## Stored entries

+++

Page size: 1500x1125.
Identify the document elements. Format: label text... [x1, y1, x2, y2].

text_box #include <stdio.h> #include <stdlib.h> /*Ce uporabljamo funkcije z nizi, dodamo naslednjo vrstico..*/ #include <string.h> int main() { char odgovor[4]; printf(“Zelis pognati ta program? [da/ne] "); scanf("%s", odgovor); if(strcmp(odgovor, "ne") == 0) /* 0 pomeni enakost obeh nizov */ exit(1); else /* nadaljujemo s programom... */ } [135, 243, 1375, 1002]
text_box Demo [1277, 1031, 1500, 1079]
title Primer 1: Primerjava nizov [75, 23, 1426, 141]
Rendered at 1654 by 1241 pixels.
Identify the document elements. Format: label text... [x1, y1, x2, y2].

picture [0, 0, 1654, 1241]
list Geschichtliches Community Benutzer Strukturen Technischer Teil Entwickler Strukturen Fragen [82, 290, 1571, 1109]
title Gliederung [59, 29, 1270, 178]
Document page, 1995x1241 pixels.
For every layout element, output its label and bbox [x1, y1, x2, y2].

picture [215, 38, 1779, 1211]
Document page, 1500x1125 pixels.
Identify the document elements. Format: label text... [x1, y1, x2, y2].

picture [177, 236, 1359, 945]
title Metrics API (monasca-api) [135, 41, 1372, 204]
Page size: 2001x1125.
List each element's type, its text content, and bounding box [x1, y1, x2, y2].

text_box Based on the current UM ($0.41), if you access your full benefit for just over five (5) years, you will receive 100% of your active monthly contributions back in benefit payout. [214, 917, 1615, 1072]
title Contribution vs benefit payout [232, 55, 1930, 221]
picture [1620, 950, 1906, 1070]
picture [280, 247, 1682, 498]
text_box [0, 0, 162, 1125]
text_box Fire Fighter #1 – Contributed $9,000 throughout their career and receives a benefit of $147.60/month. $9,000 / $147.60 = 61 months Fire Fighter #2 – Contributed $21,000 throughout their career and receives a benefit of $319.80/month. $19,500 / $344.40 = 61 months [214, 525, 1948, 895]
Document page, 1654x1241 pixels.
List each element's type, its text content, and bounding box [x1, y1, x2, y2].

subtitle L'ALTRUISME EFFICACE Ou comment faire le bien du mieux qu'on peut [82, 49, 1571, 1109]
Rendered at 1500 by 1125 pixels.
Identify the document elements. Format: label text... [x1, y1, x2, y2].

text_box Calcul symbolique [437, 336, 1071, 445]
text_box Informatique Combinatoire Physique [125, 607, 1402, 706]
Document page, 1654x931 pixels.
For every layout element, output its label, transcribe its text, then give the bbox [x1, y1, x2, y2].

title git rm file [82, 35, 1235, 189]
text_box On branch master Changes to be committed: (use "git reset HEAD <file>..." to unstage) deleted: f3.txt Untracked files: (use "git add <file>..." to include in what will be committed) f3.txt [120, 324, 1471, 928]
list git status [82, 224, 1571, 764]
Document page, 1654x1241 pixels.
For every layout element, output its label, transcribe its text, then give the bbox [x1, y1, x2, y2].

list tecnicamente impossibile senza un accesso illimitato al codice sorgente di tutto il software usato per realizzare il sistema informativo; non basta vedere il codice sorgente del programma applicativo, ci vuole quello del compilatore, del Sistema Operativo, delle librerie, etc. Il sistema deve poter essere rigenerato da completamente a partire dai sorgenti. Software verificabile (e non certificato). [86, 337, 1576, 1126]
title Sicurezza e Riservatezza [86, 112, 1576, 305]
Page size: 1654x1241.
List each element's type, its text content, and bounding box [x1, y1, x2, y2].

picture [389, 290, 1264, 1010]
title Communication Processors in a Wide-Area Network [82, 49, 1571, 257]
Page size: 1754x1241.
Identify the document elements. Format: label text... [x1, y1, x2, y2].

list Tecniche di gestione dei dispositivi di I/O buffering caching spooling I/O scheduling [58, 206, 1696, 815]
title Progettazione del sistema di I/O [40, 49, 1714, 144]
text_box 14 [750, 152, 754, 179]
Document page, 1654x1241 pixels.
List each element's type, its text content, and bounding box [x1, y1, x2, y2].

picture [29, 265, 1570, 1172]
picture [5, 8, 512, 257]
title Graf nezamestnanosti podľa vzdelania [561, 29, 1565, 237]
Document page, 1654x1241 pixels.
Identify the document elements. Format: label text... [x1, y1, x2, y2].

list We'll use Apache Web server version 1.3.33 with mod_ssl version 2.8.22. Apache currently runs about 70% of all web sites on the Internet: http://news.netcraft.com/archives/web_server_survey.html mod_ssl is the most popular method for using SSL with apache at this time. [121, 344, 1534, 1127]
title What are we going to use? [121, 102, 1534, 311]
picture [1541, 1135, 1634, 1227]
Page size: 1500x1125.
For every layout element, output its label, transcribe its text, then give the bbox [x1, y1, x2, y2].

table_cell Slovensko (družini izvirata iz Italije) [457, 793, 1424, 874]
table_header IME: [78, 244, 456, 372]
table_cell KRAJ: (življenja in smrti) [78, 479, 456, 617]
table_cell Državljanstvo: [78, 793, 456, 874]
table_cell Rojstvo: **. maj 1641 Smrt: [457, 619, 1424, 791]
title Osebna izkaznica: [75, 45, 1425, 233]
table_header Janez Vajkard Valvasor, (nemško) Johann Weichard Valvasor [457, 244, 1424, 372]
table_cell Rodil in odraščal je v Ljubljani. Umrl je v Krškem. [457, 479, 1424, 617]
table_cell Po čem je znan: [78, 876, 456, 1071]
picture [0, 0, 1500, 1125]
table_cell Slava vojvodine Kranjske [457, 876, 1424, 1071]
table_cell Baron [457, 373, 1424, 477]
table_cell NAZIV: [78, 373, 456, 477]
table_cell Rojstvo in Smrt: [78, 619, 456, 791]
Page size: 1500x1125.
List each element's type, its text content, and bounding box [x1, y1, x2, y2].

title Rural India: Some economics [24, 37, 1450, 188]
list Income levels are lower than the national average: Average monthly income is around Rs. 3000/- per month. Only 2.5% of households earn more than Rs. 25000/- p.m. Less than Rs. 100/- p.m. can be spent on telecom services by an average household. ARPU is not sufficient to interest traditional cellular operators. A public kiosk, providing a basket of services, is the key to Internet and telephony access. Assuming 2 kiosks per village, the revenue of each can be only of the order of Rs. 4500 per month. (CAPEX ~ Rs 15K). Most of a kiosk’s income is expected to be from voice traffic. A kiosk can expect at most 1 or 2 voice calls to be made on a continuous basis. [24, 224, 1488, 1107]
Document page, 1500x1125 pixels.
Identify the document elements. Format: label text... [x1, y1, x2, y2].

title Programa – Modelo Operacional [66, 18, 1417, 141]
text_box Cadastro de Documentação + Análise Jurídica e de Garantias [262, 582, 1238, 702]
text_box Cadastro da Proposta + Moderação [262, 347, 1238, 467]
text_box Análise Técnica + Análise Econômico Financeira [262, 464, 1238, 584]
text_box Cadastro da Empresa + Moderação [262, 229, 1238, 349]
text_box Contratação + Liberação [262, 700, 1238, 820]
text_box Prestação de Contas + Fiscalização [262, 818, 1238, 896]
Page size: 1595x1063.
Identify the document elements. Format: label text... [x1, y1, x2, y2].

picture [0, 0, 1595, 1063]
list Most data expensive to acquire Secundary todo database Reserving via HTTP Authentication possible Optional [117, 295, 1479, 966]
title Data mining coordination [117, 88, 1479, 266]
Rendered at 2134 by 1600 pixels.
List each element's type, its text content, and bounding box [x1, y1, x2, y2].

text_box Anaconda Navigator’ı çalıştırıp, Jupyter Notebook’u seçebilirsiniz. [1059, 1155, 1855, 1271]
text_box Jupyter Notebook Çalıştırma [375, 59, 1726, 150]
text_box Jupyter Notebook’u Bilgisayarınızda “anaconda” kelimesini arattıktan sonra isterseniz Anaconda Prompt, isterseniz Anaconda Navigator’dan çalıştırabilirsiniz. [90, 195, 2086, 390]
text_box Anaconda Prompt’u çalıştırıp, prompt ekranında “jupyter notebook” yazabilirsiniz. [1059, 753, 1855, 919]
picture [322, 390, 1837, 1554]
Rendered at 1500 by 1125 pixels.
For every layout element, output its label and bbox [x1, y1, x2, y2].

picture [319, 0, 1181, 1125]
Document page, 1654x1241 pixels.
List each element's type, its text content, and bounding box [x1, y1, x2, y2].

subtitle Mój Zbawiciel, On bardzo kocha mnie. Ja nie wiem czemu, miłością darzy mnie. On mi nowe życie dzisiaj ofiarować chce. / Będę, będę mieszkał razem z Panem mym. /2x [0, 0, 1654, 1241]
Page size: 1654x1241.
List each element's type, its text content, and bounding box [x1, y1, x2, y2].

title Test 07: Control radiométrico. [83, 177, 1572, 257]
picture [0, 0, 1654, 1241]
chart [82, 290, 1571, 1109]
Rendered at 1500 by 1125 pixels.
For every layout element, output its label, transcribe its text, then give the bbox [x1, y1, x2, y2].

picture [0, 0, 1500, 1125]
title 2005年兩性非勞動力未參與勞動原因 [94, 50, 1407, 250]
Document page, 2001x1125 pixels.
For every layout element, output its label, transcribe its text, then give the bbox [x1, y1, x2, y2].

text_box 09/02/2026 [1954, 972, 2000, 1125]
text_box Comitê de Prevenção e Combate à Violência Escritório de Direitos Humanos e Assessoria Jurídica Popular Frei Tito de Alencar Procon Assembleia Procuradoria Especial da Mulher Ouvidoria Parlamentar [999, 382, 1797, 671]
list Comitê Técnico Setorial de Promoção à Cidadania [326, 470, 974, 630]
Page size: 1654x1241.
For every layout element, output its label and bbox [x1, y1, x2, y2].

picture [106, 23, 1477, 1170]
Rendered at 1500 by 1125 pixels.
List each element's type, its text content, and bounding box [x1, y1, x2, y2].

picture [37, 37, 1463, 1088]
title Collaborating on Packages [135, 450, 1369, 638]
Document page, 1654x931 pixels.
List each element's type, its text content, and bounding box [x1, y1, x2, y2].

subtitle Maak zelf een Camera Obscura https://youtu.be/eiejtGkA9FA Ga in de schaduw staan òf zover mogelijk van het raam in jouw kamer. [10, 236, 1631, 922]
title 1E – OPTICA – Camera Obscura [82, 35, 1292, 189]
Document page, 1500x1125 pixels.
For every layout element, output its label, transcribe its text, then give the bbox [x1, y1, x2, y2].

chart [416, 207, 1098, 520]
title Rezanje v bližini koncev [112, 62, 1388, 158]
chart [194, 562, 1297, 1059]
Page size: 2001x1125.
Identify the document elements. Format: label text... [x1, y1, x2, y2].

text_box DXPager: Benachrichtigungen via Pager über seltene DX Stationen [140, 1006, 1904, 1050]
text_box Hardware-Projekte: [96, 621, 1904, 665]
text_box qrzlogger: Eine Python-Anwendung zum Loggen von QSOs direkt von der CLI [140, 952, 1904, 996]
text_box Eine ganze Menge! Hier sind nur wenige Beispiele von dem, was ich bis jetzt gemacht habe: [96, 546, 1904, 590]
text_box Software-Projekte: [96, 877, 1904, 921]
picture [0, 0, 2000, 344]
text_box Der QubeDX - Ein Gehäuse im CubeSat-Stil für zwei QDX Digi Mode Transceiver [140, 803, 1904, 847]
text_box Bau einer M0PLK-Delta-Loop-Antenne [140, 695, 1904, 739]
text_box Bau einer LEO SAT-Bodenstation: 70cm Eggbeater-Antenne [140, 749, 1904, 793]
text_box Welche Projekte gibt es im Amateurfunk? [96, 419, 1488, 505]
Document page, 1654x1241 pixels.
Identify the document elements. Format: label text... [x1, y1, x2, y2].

+++

## Problem description
Rewrite the lines of the data as a numbered list, starting at the line that contains "Page size: 1754x1241." and ending at the line that contains "picture [1541, 1135, 1634, 1227]", with both of those lines included and any blank lines omitted.

## Full response
1. Page size: 1754x1241.
2. Identify the document elements. Format: label text... [x1, y1, x2, y2].
3. list Tecniche di gestione dei dispositivi di I/O buffering caching spooling I/O scheduling [58, 206, 1696, 815]
4. title Progettazione del sistema di I/O [40, 49, 1714, 144]
5. text_box 14 [750, 152, 754, 179]
6. Document page, 1654x1241 pixels.
7. List each element's type, its text content, and bounding box [x1, y1, x2, y2].
8. picture [29, 265, 1570, 1172]
9. picture [5, 8, 512, 257]
10. title Graf nezamestnanosti podľa vzdelania [561, 29, 1565, 237]
11. Document page, 1654x1241 pixels.
12. Identify the document elements. Format: label text... [x1, y1, x2, y2].
13. list We'll use Apache Web server version 1.3.33 with mod_ssl version 2.8.22. Apache currently runs about 70% of all web sites on the Internet: http://news.netcraft.com/archives/web_server_survey.html mod_ssl is the most popular method for using SSL with apache at this time. [121, 344, 1534, 1127]
14. title What are we going to use? [121, 102, 1534, 311]
15. picture [1541, 1135, 1634, 1227]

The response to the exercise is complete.